To find where the data directory is, run:
kubectl describe pv postgres | grep -i path
This will show output similar to:
StorageClass: microk8s-hostpath
Type: HostPath (bare host directory volume)
Path: /mnt/data/synapse-postgres
HostPathType:
From here, we can see that /mnt/data/synapse-postgres
is where postgres is trying to initiate the database. Let's take a look at that directory:
[user@element2 element-enterprise-installer-1.0.0]$ sudo ls -l /mnt/data/synapse-postgres/
total 0
drwx------. 2 systemd-coredump input 6 Apr 26 15:13 data
[user@element2 element-enterprise-installer-1.0.0]$ sudo ls -l /mnt/data/synapse-postgres/data
total 0
As you can see, we have the data
directory and it is empty. Make a note of this directory for later.

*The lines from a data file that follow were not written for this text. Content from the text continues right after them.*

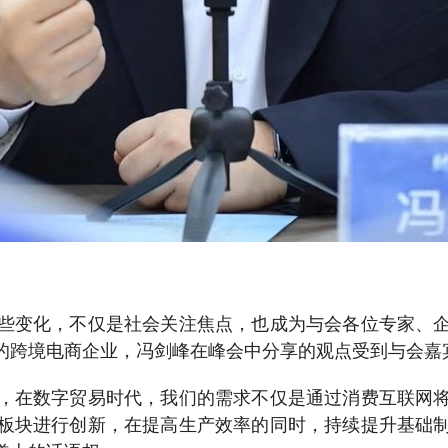
变化，不仅是社会关注焦点，也成为与会各位专家、企
的跨境电商企业，冯剑峰在峰会中分享的观点受到与会嘉
在数字贸易时代，我们的需求不仅是通过消费互联网将
板块进行创新，在提高生产效率的同时，持续提升基础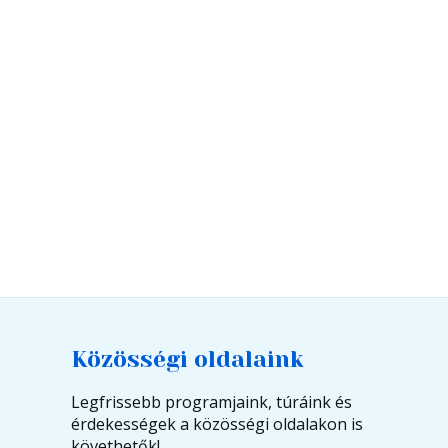
Közösségi oldalaink
Legfrissebb programjaink, túráink és
érdekességek a közösségi oldalakon is
követhetők!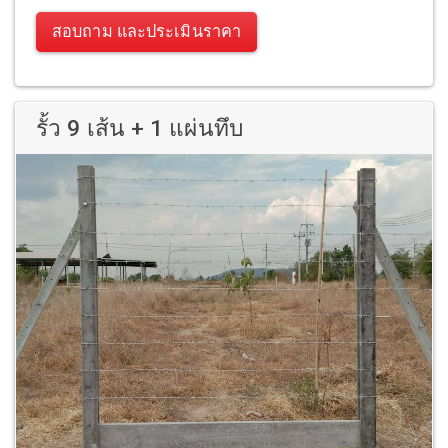
สอบถาม และประเมินราคา
รั้ว 9 เส้น + 1 แผ่นทึบ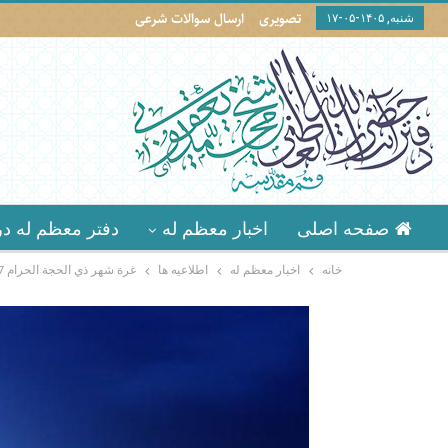
تصویری
ارسال سوالات شرعی
شنبه, ۱۴۰۵-۰۵-۱۷
صفحه اصلی
اخبار معظم له
دفتر معظم له در
خانه
اخبار معظم له
اطلاعيه ها
غرة شهر ذي الحجة الحرام 1447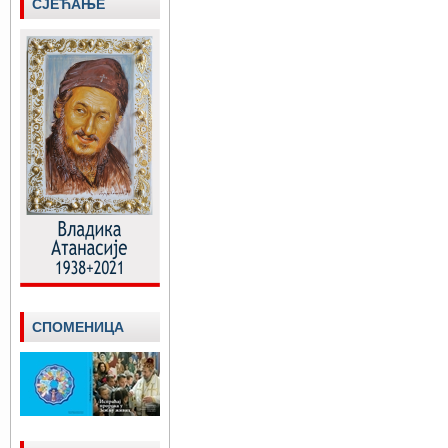
СЈЕЋАЊЕ
СПОМЕНИЦА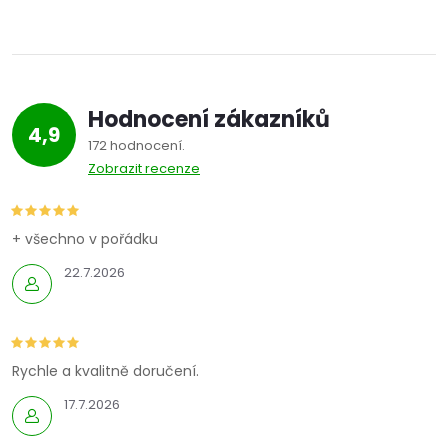
Hodnocení zákazníků
4,9
172 hodnocení
Zobrazit recenze
+ všechno v pořádku
22.7.2026
Rychle a kvalitně doručení.
17.7.2026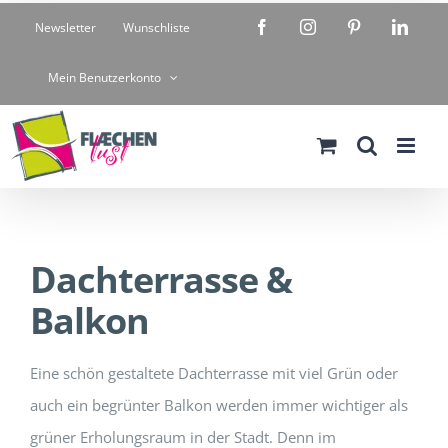
Zum
Facebook
Instagram
Pinterest
Linke
Newsletter
Wunschliste
Inhalt
springen
Mein Benutzerkonto
Dachterrasse &
Balkon
Eine schön gestaltete Dachterrasse mit viel Grün oder
auch ein begrünter Balkon werden immer wichtiger als
grüner Erholungsraum in der Stadt. Denn im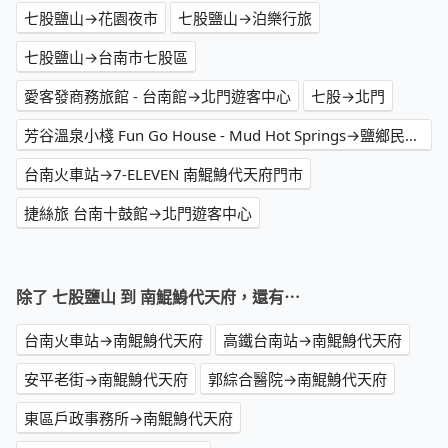
七股鹽山→花園夜市
七股鹽山→泊樂行旅
七股鹽山→台南市七股區
愛客發商務旅館 - 台南館→北門遊客中心
七股→北門
芳谷溫泉小棧 Fun Go House - Mud Hot Springs→鹽鄉民宿餐廳
台南火車站→7-ELEVEN 南鯤鯓代天府門市
捷絲旅 台南十鼓館→北門遊客中心
除了 七股鹽山 到 南鯤鯓代天府，還有⋯
台南火車站→南鯤鯓代天府
高鐵台南站→南鯤鯓代天府
安平老街→南鯤鯓代天府
郭綜合醫院→南鯤鯓代天府
東區戶政事務所→南鯤鯓代天府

Now it is time to remove the sts for postgres:
kubectl delete sts -n element-onprem postgres
Remove the data
directory:
sudo rm -r /mnt/data/synapse-postgres/data
Now re-run the installer. Once the installer is re-run, you should have a working postgresql. You should notice a running pod in kubectl get pods -n element-onprem
:
postgres-0 1/1 Running 0 2m11s
and your /mnt/data/synapse-postgres
directory should have entries similar to:
drwx------. 6 systemd-coredump input 54 May 6 10:14 base
drwx------. 2 systemd-coredump input 4096 May 6 10:15 global
drwx------. 2 systemd-coredump input 6 May 6 10:14 pg_commit_ts
drwx------. 2 systemd-coredump input 6 May 6 10:14 pg_dynshmem
-rw-------. 1 systemd-coredump input 4782 May 6 10:14 pg_hba.conf
-rw-------. 1 systemd-coredump input 1636 May 6 10:14 pg_ident.conf
drwx------. 4 systemd-coredump input 68 May 6 10:14 pg_logical
drwx------. 4 systemd-coredump input 36 May 6 10:14 pg_multixact
drwx------. 2 systemd-coredump input 6 May 6 10:14 pg_notify
drwx------. 2 systemd-coredump input 6 May 6 10:14 pg_replslot
drwx------. 2 systemd-coredump input 6 May 6 10:14 pg_serial
drwx------. 2 systemd-coredump input 6 May 6 10:14 pg_snapshots
drwx------. 2 systemd-coredump input 6 May 6 10:14 pg_stat
drwx------. 2 systemd-coredump input 63 May 6 10:15 pg_stat_tmp
drwx------. 2 systemd-coredump input 18 May 6 10:14 pg_subtrans
drwx------. 2 systemd-coredump input 6 May 6 10:14 pg_tblspc
drwx------. 2 systemd-coredump input 6 May 6 10:14 pg_twophase
-rw-------. 1 systemd-coredump input 3 May 6 10:14 PG_VERSION
drwx------. 3 systemd-coredump input 60 May 6 10:14 pg_wal
drwx------. 2 systemd-coredump input 18 May 6 10:14 pg_xact
-rw-------. 1 systemd-coredump input 88 May 6 10:14 postgresql.auto.conf
-rw-------. 1 systemd-coredump input 28156 May 6 10:14 postgresql.conf
-rw-------. 1 systemd-coredump input 36 May 6 10:14 postmaster.opts
-rw-------. 1 systemd-coredump input 94 May 6 10:14 postmaster.pid
Root Cause
In 0.6.1, we had a bug which caused the included postgresql database to not get written to disk and thus it did not survive restarts. The bug has been fixed in 1.0.0, however, prior versions of the installer did get as far as writing a data
directory into the postgresql
storage set up by microk8s. As such, postgres finds this directory on start up and fails to init a new database with the specific log mentioned in the Issue section.
If you do not have this specific error, please do not run the steps in the Resolution section of this knowledge base solution.